The emission goals the company has set are significant because they also include targets for Australia. The company is about to start building its first retirement village in Melbourne, which is expected to open next year.
This expansion will affect its carbon-reduction trajectory, Spicer says, with the emissions from the grid in Australia “higher than they would be in New Zealand”. In short, New Zealand power is cleaner than its Australian counterpart.
The company is addressing this issue by working with the New Zealand Green Building Council to ensure optimal energy performance for new buildings. It will do so by implementing a company-wide LED lighting upgrade programme, upgrading individual gas boilers at villages, making cutbacks on business travel, and introducing campaigns on energy use across all sites.
Under the waste-focused KPI, Summerset has set a target to divert 75% of construction waste from landfill compared to its 2017 baseline, says Smith.
The emission goals the company has set also include targets for Australia, where it is about to start building its first retirement village in Melbourne.
Emissions targets will continue to be validated by Toitū and construction waste levels by the waste suppliers. Summerset will supply figures for the number of memory care beds available, and they will be publicly disclosed and monitored by consultancy EY.
The largest such deal in New Zealand previously came from Christchurch-based travel and adventure clothing retailer Kathmandu. It signed a A$100m ($72m) SLL facility at the end of May.
Summerset declined to provide full financial details of the loan, but it is similar in structure to the Kathmandu transaction.
Summerset’s SLL attracted commitments from ANZ, Bank of China, Bank of New Zealand, Commonwealth Bank of Australia, ICBC and Westpac. And there was oversubscription from existing lenders, says Claire Fisher, ANZ’s head of loan syndications and agency for New Zealand.

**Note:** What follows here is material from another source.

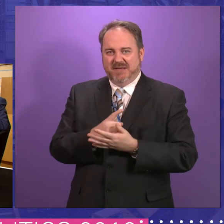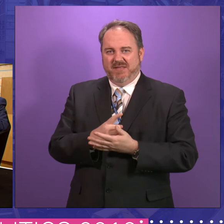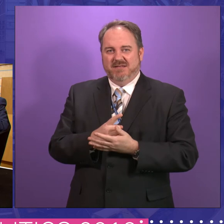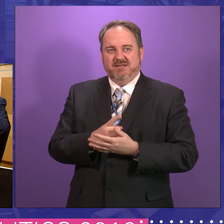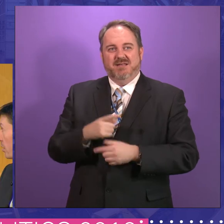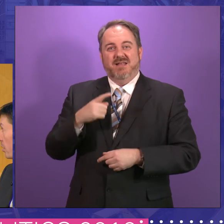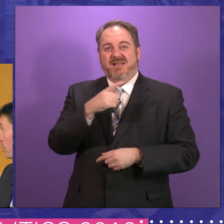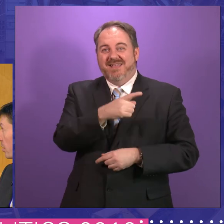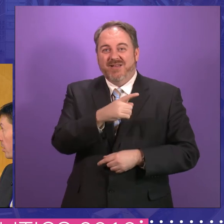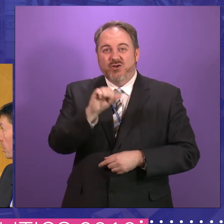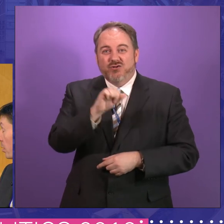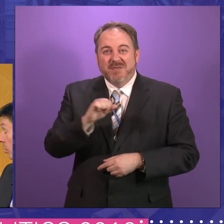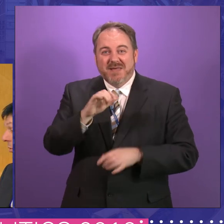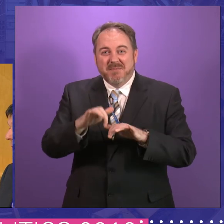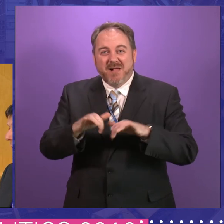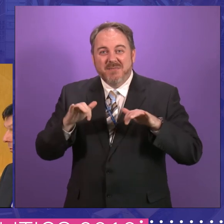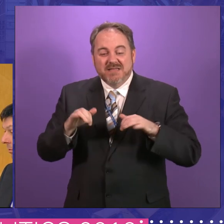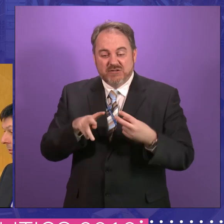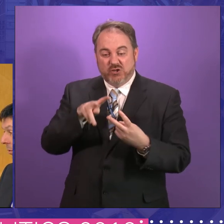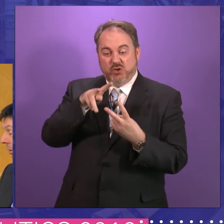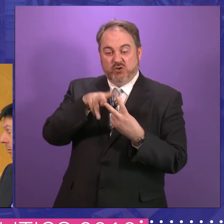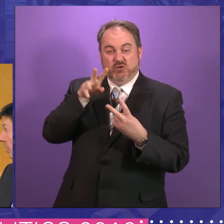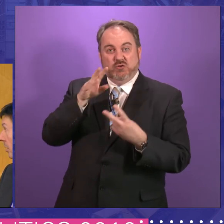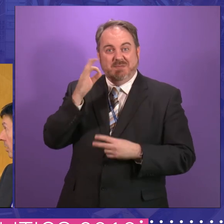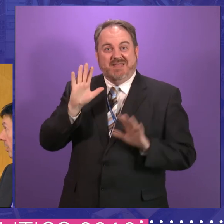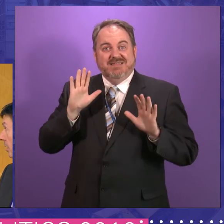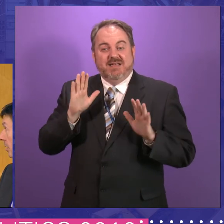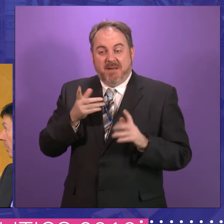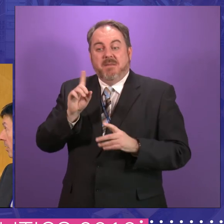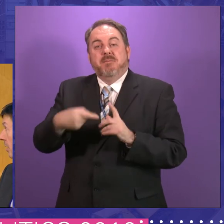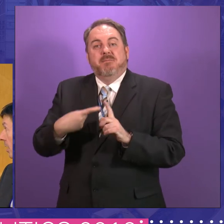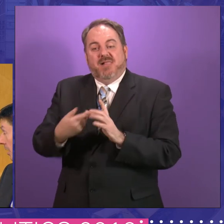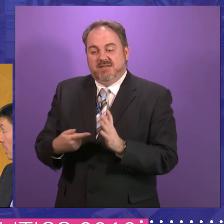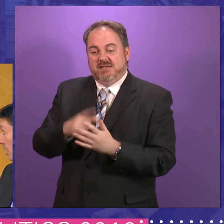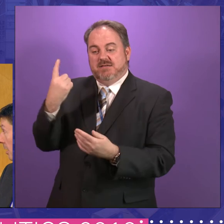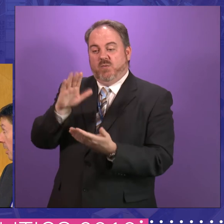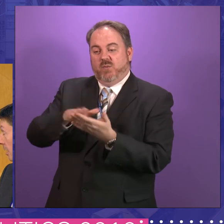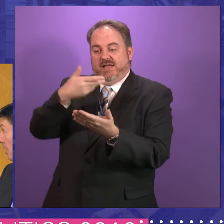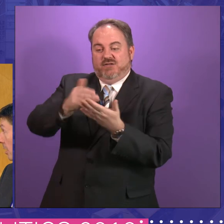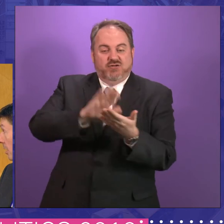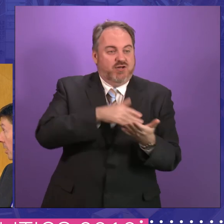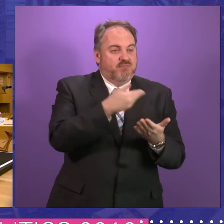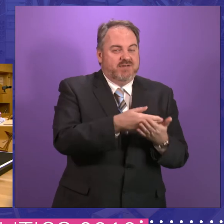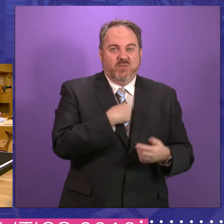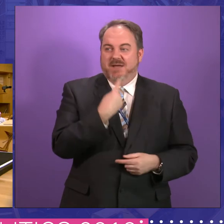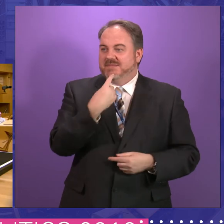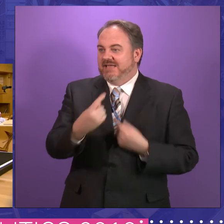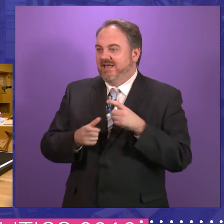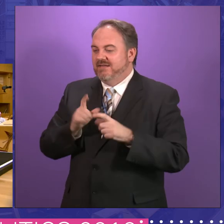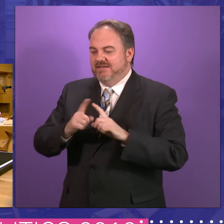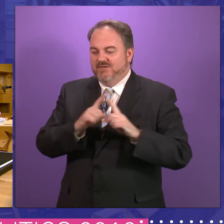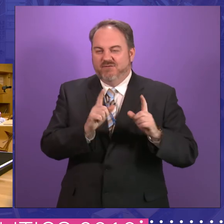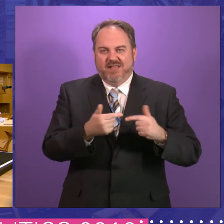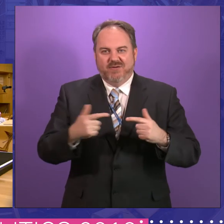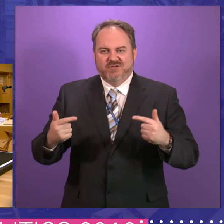maximum length of time was two minutes and it's through interpretation. So six minutes was, it sounded to me a really luxurious amount of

New Zealand green finance growth
Green issuance is now expected from the other retirement village operators. Where Summerset leads, its rivals tend to follow. The group was the first retirement housing provider to tap the country’s retail bond market in 2017. Indeed it has so far sold three bonds, though none of them green as yet. Similarly structured paper subsequently emerged from Oceania Healthcare and then Ryman Healthcare.
Smith says she has heard “some whispers” about green debt issuance from Summerset’s peers, but nothing specific, while Spicer declined to comment.
Certainly demand for green finance generally in New Zealand is on the rise. Green bond issuance grew from NZ$1.9bn in 2017 to NZ$3.3bn last year. Year-to-date in 2021 the figure already stands at NZ$3.6bn, according to ANZ data.
The expansion is even more marked on the loan side. After NZ$50m of SLL issuance in 2019 and nothing last year, 2021 has already seen NZ$720m of such deals, excluding Australian dollar issuance from New Zealand companies.
The green finance market has backing from the government, and institutional investors such as the New Zealand Superannuation Fund, the country’s sovereign wealth fund, have been leading the charge.
In April this year New Zealand become the first country to require financial sector companies to disclose the impact of climate change on their businesses under the Task Force for Climate-related Disclosures (TCFD) framework. This move “accelerated momentum and interest” in green finance, says Spicer.
It appears to be having the desired effect.